Publickeyの新野さんには、辞めますメッセージを出した後すぐに、6年9か月の活動を振り返っていただくようなコメントもFacebookでいただき感謝しています。ちょっと持ち上げすぎではとも感じましたが(笑)、そう思ってくれる方ががいらっしゃるのは、日本のクラウド創世期にかかわったものとしてはうれしい限りです。

www.facebook.com

 

What I did?

新野さんが書いていただいているようなコミュニティにかかわる部分以外にも、AWSではいろいろと経験させていただきました。備忘録代わりに書いておくと。。。

提供データ:
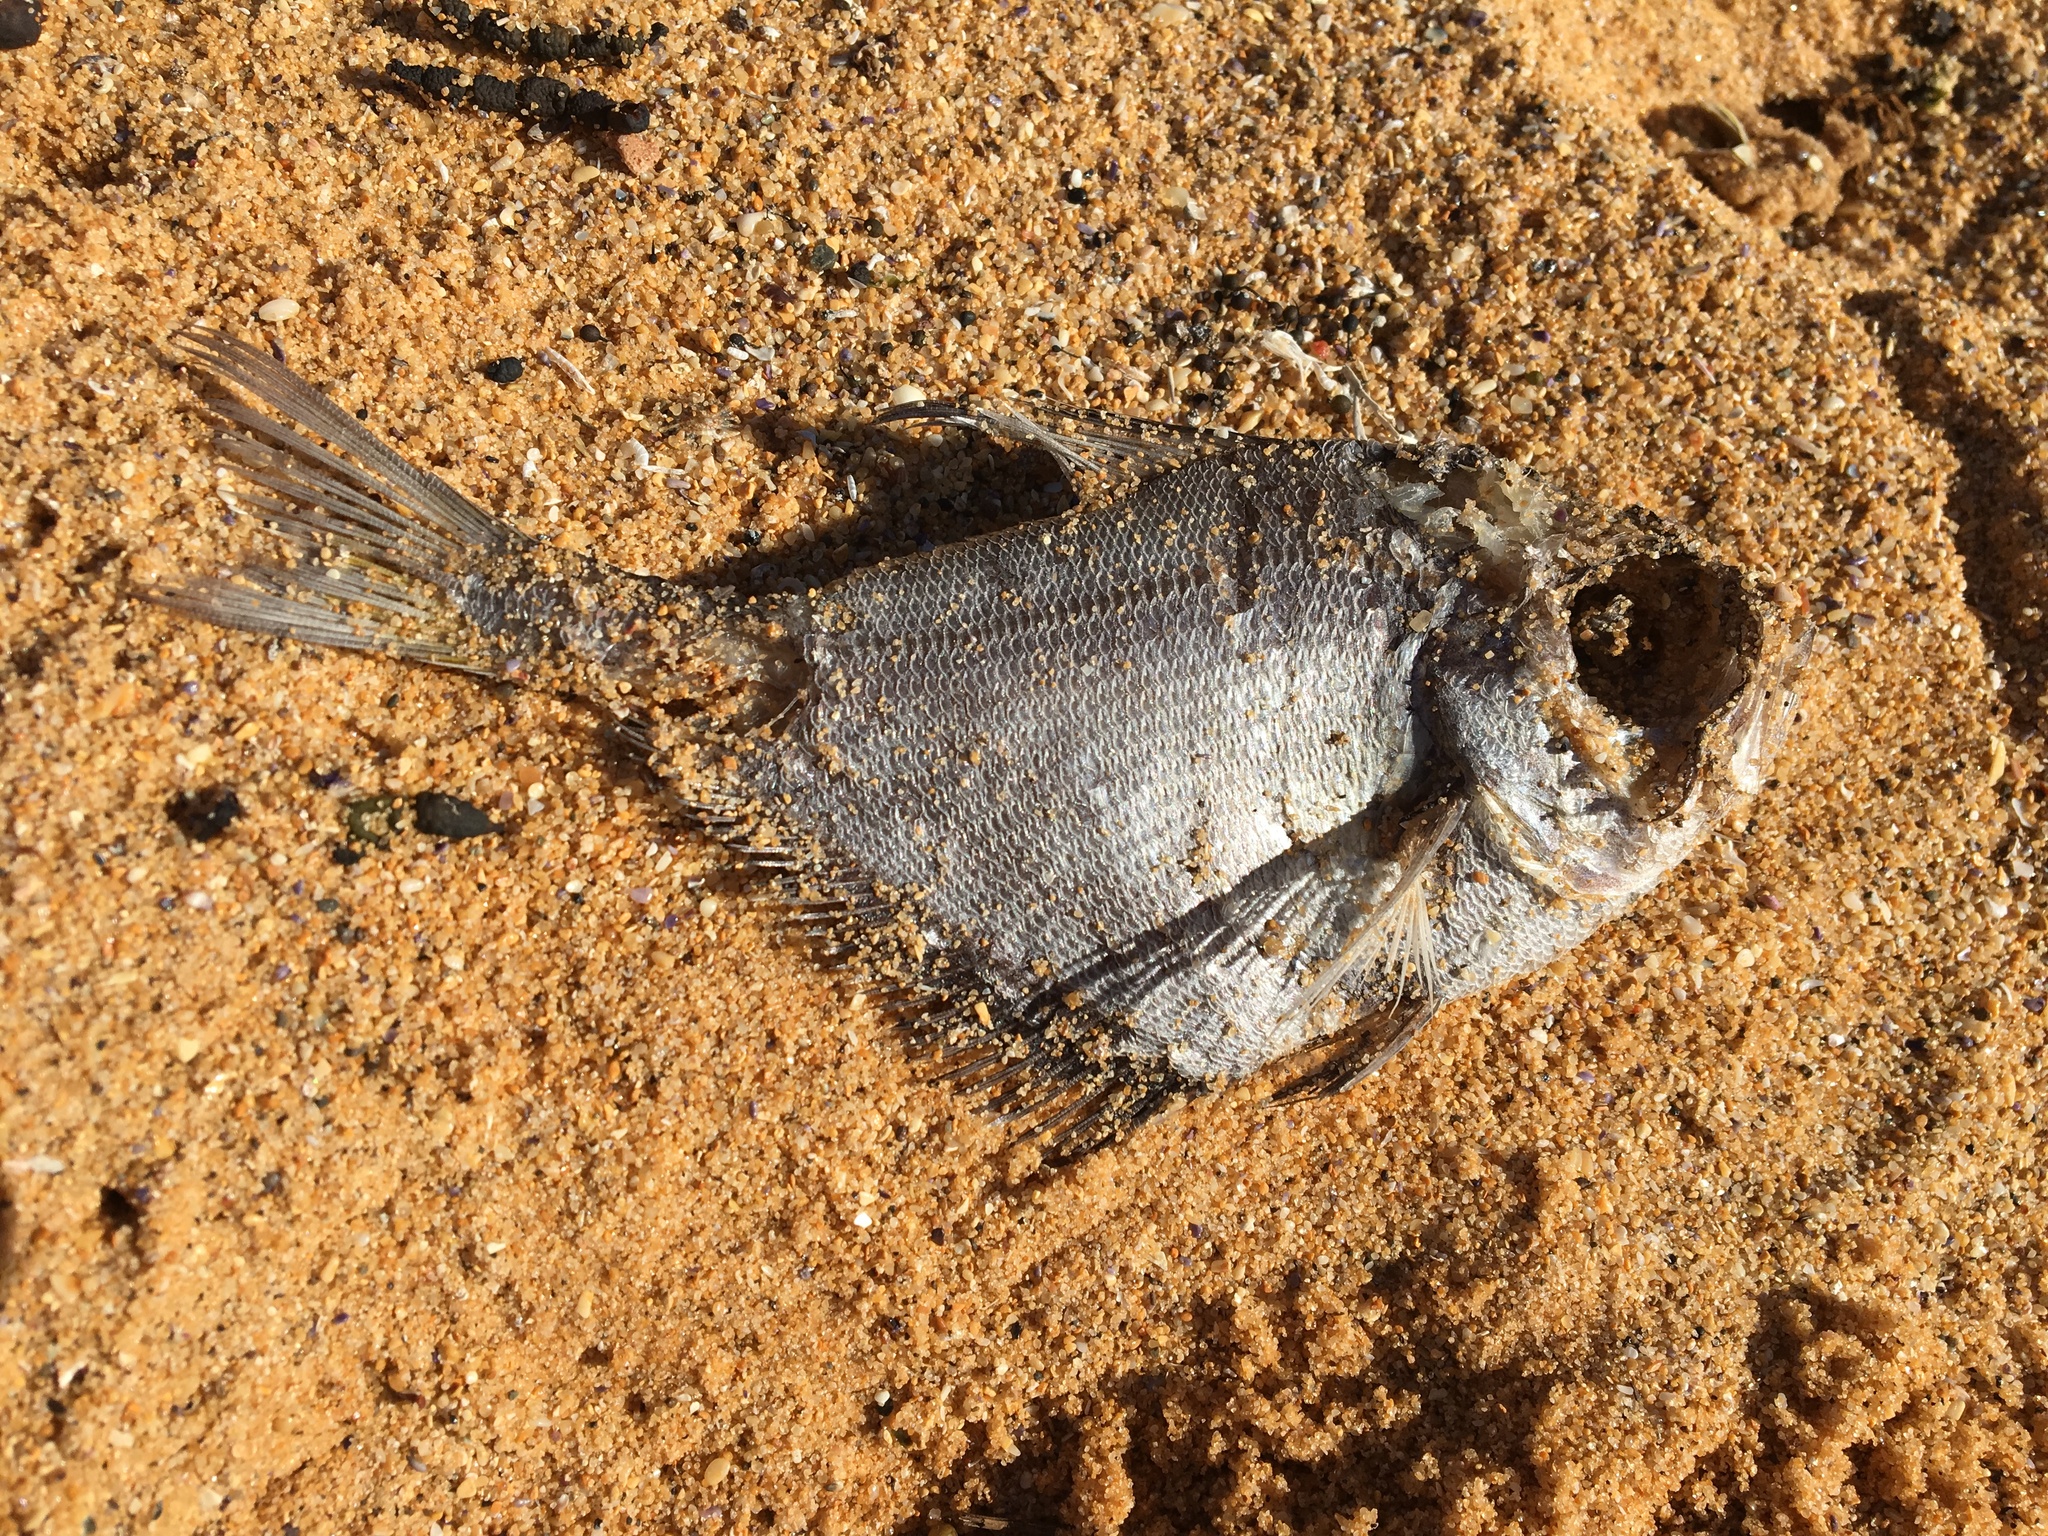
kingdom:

次の課題:
**A.** AWS退職についての抜粋本文から、アルファベットで書かれた語句をすべて出現順に挙げよ。
**B.** AWS退職についての抜粋本文で、新野さんがFacebookのコメントで振り返った活動の期間はどれだけか。
**C.** AWS退職についての抜粋本文の続きを、最後の文の後から書き継げ。

解答例:
**A.** Publickey、Facebook、www.facebook.com、What I did?、AWS

**B.** 6年9か月

**C.**
  • イベントマーケティングまずはAWS Summit Tokyoですかね。世界中で同じ名前、基本同じフォーマットで開催されるイベントって、どこの外資もあるプロジェクトですが、その規模が日本(東京)の方が本社での開催よりも大きくなるっていうのはなかなかない経験かと。チームとパートナー、登壇者の皆さんに支えられて、AWS Summit Tokyoは3年連続で世界一の来場者を実現。今年は13,000名を超える来場者にお越しいただくまでになりました。また、毎年ラスベガスで開催されるAWS re:Inventへの日本からの参加をサポートする re:Inventツアーも2012年の初回から実施。初年度が80名くらいの参加だったものが、昨年は400名近い方が参加するツアーに成長しました。こうした日本から海外のカンファレンスに参加するツアーもよくあるフォーマットではありますが、100名を超える参加者のツアーは他では聞いたことがないので、ここでもクラウドを使う企業、ベンダーの層の厚さ、幅広さを実感した次第です。個人的にはツアコン的なスキルがかなり上昇したと思ってます(笑)今年のツアーはあと少しで申し込み締め切りのようなので、ご興味ある方はお早めに。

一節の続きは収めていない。